Amazing Grace is David Leemings biographical piece that examines Delaney's life and contributions to the art world. He looks at the forces which brought forth America's premiere modernist artist and shows how his gift impacted on the way one views life and art.

Who is this man, Delaney? A superficial view of his life reveals him as an impoverished homosexual Black artist who is plagued by many demons as he struggles to find himself as an artist and at peace with his sexuality. James Baldwin called him his spiritual father who was a cross between Brer Rabbit and St. Francis of Asissi. Others knew him as the good negro or an eccentric gadfly. Whatever one may call him, Delaney's goal was to infuse the concept of love within his work that would bring him the wholeness that he failed to capture in his life.

Plagued by paranoia, alcoholism and guilt over his homosexuality, Delaney failed to achieve intimacy in his relationships but poured out his inner struggle through his art. Like many artists, he went through several stages of development in his career which reached its climax in France. Unfortunately the demon of paranoia stripped him of his artistic ability in his later years.

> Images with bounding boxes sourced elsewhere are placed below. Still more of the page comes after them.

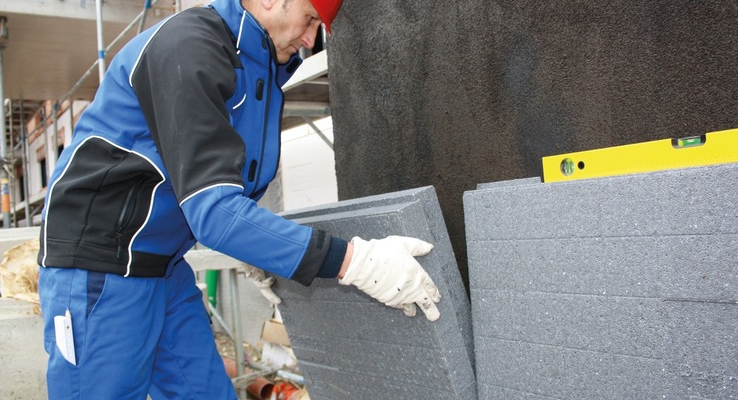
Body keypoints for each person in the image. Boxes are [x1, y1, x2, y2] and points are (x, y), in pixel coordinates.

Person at [37, 0, 441, 398]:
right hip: (98, 268)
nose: (310, 38)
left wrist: (260, 248)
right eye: (310, 19)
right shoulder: (189, 47)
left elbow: (222, 190)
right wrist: (358, 263)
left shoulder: (255, 68)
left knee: (204, 392)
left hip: (163, 265)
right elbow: (213, 211)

This book must be read to get a handle on the artistic struggles of African Americans and how they succeeded inspite of their alienation from the mainstream art world. Delaney also struggled with being homosexual which undoubtably alienated him from his family and Black colleagues. His struggle opens up a new chapter in examining how sexuality impacts on a minority artists life. Delaney was saved from obscurity through this view of his life. Whether he was saved by grace is a moot point for his demonic voices did him in.